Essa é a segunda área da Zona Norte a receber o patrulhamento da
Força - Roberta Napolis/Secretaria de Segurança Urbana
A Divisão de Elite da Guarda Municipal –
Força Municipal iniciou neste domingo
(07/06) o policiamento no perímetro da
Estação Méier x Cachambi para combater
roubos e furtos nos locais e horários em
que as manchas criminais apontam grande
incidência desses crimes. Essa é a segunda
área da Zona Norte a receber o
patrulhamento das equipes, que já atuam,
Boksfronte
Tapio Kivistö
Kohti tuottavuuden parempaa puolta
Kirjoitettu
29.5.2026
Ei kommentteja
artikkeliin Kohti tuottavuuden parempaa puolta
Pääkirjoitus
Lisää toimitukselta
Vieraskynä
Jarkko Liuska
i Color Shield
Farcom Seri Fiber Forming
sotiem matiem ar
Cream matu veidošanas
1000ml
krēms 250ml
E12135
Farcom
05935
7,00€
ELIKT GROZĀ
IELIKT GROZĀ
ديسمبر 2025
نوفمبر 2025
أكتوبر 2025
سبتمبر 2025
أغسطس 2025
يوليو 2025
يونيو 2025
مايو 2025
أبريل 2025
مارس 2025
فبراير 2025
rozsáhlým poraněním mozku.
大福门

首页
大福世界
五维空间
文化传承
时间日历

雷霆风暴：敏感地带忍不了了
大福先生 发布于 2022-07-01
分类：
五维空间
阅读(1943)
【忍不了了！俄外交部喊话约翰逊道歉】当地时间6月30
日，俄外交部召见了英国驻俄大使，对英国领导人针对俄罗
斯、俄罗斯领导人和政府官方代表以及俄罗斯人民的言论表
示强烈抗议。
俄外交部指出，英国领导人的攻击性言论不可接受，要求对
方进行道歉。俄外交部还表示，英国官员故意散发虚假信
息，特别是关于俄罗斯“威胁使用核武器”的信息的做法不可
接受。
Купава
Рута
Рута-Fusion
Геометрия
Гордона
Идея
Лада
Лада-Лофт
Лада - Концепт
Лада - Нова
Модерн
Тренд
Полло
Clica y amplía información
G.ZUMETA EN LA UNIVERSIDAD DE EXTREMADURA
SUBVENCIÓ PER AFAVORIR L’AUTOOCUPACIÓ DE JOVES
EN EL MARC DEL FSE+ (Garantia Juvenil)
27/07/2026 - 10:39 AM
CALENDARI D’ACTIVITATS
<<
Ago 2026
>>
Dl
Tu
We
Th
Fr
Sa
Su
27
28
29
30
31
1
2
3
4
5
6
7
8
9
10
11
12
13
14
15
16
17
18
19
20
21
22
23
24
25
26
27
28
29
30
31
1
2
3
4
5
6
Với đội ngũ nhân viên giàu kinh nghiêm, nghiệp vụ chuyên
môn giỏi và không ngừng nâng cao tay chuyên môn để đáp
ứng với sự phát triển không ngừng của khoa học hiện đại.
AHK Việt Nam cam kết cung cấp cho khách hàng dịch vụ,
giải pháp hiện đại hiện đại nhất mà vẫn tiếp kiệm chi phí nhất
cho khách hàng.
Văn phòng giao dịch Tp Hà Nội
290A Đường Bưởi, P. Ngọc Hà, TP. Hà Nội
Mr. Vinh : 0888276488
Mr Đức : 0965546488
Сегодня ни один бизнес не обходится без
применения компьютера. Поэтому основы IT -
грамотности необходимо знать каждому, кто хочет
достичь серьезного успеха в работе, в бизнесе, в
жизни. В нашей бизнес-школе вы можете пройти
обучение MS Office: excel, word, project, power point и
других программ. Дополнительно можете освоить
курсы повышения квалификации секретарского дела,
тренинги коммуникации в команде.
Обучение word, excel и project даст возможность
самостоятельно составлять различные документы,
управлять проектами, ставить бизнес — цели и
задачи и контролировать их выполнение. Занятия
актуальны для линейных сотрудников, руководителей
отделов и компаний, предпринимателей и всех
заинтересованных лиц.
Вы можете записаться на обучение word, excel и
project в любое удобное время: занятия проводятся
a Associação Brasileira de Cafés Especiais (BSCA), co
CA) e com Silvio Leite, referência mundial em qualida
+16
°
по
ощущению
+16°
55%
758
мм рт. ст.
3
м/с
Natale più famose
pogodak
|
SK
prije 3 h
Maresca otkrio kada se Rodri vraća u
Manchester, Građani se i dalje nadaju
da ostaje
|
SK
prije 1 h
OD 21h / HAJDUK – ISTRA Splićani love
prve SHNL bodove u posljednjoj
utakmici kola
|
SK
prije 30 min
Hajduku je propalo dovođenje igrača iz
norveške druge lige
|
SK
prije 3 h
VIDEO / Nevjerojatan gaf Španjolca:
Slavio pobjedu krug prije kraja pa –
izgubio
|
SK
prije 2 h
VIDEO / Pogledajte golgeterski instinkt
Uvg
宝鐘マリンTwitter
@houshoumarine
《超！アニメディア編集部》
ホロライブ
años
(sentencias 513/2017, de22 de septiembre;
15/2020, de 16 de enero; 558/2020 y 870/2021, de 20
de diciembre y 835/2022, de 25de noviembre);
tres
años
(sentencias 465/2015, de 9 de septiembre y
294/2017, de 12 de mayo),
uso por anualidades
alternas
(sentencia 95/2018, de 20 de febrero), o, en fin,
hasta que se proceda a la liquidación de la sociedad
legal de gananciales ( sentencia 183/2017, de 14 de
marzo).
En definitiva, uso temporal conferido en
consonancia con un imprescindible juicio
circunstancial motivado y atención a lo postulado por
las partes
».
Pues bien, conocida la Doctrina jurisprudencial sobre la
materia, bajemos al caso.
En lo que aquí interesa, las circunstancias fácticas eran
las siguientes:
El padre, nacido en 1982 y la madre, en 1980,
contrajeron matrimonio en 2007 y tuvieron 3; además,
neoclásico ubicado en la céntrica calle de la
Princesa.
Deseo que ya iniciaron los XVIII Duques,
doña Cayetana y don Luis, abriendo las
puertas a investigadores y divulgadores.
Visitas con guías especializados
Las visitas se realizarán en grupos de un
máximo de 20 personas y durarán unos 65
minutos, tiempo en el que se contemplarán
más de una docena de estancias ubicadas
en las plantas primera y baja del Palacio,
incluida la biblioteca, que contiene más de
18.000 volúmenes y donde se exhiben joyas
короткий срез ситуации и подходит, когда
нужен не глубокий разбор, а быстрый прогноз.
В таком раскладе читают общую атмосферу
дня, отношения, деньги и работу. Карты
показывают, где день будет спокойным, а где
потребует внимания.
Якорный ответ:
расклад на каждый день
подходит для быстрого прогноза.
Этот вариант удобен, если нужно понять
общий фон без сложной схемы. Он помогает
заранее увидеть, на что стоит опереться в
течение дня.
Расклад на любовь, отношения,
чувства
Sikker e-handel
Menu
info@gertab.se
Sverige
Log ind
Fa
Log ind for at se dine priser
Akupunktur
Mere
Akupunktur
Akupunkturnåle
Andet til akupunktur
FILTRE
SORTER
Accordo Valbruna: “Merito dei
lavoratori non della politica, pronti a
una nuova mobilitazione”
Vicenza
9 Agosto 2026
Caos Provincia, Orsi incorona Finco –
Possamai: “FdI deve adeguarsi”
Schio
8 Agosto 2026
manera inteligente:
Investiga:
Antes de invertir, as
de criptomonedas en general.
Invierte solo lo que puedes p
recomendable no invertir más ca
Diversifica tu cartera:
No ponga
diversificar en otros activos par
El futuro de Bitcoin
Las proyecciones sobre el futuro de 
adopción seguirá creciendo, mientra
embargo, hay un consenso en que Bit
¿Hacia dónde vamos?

· · · ·

» **Aim of the exercise**:
Would you repeat each line above exactly as it stands?

» **Exercise response**:
Essa é a segunda área da Zona Norte a receber o patrulhamento da
Força - Roberta Napolis/Secretaria de Segurança Urbana
A Divisão de Elite da Guarda Municipal –
Força Municipal iniciou neste domingo
(07/06) o policiamento no perímetro da
Estação Méier x Cachambi para combater
roubos e furtos nos locais e horários em
que as manchas criminais apontam grande
incidência desses crimes. Essa é a segunda
área da Zona Norte a receber o
patrulhamento das equipes, que já atuam,
Boksfronte
Tapio Kivistö
Kohti tuottavuuden parempaa puolta
Kirjoitettu
29.5.2026
Ei kommentteja
artikkeliin Kohti tuottavuuden parempaa puolta
Pääkirjoitus
Lisää toimitukselta
Vieraskynä
Jarkko Liuska
i Color Shield
Farcom Seri Fiber Forming
sotiem matiem ar
Cream matu veidošanas
1000ml
krēms 250ml
E12135
Farcom
05935
7,00€
ELIKT GROZĀ
IELIKT GROZĀ
ديسمبر 2025
نوفمبر 2025
أكتوبر 2025
سبتمبر 2025
أغسطس 2025
يوليو 2025
يونيو 2025
مايو 2025
أبريل 2025
مارس 2025
فبراير 2025
rozsáhlým poraněním mozku.
大福门

首页
大福世界
五维空间
文化传承
时间日历

雷霆风暴：敏感地带忍不了了
大福先生 发布于 2022-07-01
分类：
五维空间
阅读(1943)
【忍不了了！俄外交部喊话约翰逊道歉】当地时间6月30
日，俄外交部召见了英国驻俄大使，对英国领导人针对俄罗
斯、俄罗斯领导人和政府官方代表以及俄罗斯人民的言论表
示强烈抗议。
俄外交部指出，英国领导人的攻击性言论不可接受，要求对
方进行道歉。俄外交部还表示，英国官员故意散发虚假信
息，特别是关于俄罗斯“威胁使用核武器”的信息的做法不可
接受。
Купава
Рута
Рута-Fusion
Геометрия
Гордона
Идея
Лада
Лада-Лофт
Лада - Концепт
Лада - Нова
Модерн
Тренд
Полло
Clica y amplía información
G.ZUMETA EN LA UNIVERSIDAD DE EXTREMADURA
SUBVENCIÓ PER AFAVORIR L’AUTOOCUPACIÓ DE JOVES
EN EL MARC DEL FSE+ (Garantia Juvenil)
27/07/2026 - 10:39 AM
CALENDARI D’ACTIVITATS
<<
Ago 2026
>>
Dl
Tu
We
Th
Fr
Sa
Su
27
28
29
30
31
1
2
3
4
5
6
7
8
9
10
11
12
13
14
15
16
17
18
19
20
21
22
23
24
25
26
27
28
29
30
31
1
2
3
4
5
6
Với đội ngũ nhân viên giàu kinh nghiêm, nghiệp vụ chuyên
môn giỏi và không ngừng nâng cao tay chuyên môn để đáp
ứng với sự phát triển không ngừng của khoa học hiện đại.
AHK Việt Nam cam kết cung cấp cho khách hàng dịch vụ,
giải pháp hiện đại hiện đại nhất mà vẫn tiếp kiệm chi phí nhất
cho khách hàng.
Văn phòng giao dịch Tp Hà Nội
290A Đường Bưởi, P. Ngọc Hà, TP. Hà Nội
Mr. Vinh : 0888276488
Mr Đức : 0965546488
Сегодня ни один бизнес не обходится без
применения компьютера. Поэтому основы IT -
грамотности необходимо знать каждому, кто хочет
достичь серьезного успеха в работе, в бизнесе, в
жизни. В нашей бизнес-школе вы можете пройти
обучение MS Office: excel, word, project, power point и
других программ. Дополнительно можете освоить
курсы повышения квалификации секретарского дела,
тренинги коммуникации в команде.
Обучение word, excel и project даст возможность
самостоятельно составлять различные документы,
управлять проектами, ставить бизнес — цели и
задачи и контролировать их выполнение. Занятия
актуальны для линейных сотрудников, руководителей
отделов и компаний, предпринимателей и всех
заинтересованных лиц.
Вы можете записаться на обучение word, excel и
project в любое удобное время: занятия проводятся
a Associação Brasileira de Cafés Especiais (BSCA), co
CA) e com Silvio Leite, referência mundial em qualida
+16
°
по
ощущению
+16°
55%
758
мм рт. ст.
3
м/с
Natale più famose
pogodak
|
SK
prije 3 h
Maresca otkrio kada se Rodri vraća u
Manchester, Građani se i dalje nadaju
da ostaje
|
SK
prije 1 h
OD 21h / HAJDUK – ISTRA Splićani love
prve SHNL bodove u posljednjoj
utakmici kola
|
SK
prije 30 min
Hajduku je propalo dovođenje igrača iz
norveške druge lige
|
SK
prije 3 h
VIDEO / Nevjerojatan gaf Španjolca:
Slavio pobjedu krug prije kraja pa –
izgubio
|
SK
prije 2 h
VIDEO / Pogledajte golgeterski instinkt
Uvg
宝鐘マリンTwitter
@houshoumarine
《超！アニメディア編集部》
ホロライブ
años
(sentencias 513/2017, de22 de septiembre;
15/2020, de 16 de enero; 558/2020 y 870/2021, de 20
de diciembre y 835/2022, de 25de noviembre);
tres
años
(sentencias 465/2015, de 9 de septiembre y
294/2017, de 12 de mayo),
uso por anualidades
alternas
(sentencia 95/2018, de 20 de febrero), o, en fin,
hasta que se proceda a la liquidación de la sociedad
legal de gananciales ( sentencia 183/2017, de 14 de
marzo).
En definitiva, uso temporal conferido en
consonancia con un imprescindible juicio
circunstancial motivado y atención a lo postulado por
las partes
».
Pues bien, conocida la Doctrina jurisprudencial sobre la
materia, bajemos al caso.
En lo que aquí interesa, las circunstancias fácticas eran
las siguientes:
El padre, nacido en 1982 y la madre, en 1980,
contrajeron matrimonio en 2007 y tuvieron 3; además,
neoclásico ubicado en la céntrica calle de la
Princesa.
Deseo que ya iniciaron los XVIII Duques,
doña Cayetana y don Luis, abriendo las
puertas a investigadores y divulgadores.
Visitas con guías especializados
Las visitas se realizarán en grupos de un
máximo de 20 personas y durarán unos 65
minutos, tiempo en el que se contemplarán
más de una docena de estancias ubicadas
en las plantas primera y baja del Palacio,
incluida la biblioteca, que contiene más de
18.000 volúmenes y donde se exhiben joyas
короткий срез ситуации и подходит, когда
нужен не глубокий разбор, а быстрый прогноз.
В таком раскладе читают общую атмосферу
дня, отношения, деньги и работу. Карты
показывают, где день будет спокойным, а где
потребует внимания.
Якорный ответ:
расклад на каждый день
подходит для быстрого прогноза.
Этот вариант удобен, если нужно понять
общий фон без сложной схемы. Он помогает
заранее увидеть, на что стоит опереться в
течение дня.
Расклад на любовь, отношения,
чувства
Sikker e-handel
Menu
info@gertab.se
Sverige
Log ind
Fa
Log ind for at se dine priser
Akupunktur
Mere
Akupunktur
Akupunkturnåle
Andet til akupunktur
FILTRE
SORTER
Accordo Valbruna: “Merito dei
lavoratori non della politica, pronti a
una nuova mobilitazione”
Vicenza
9 Agosto 2026
Caos Provincia, Orsi incorona Finco –
Possamai: “FdI deve adeguarsi”
Schio
8 Agosto 2026
manera inteligente:
Investiga:
Antes de invertir, as
de criptomonedas en general.
Invierte solo lo que puedes p
recomendable no invertir más ca
Diversifica tu cartera:
No ponga
diversificar en otros activos par
El futuro de Bitcoin
Las proyecciones sobre el futuro de 
adopción seguirá creciendo, mientra
embargo, hay un consenso en que Bit
¿Hacia dónde vamos?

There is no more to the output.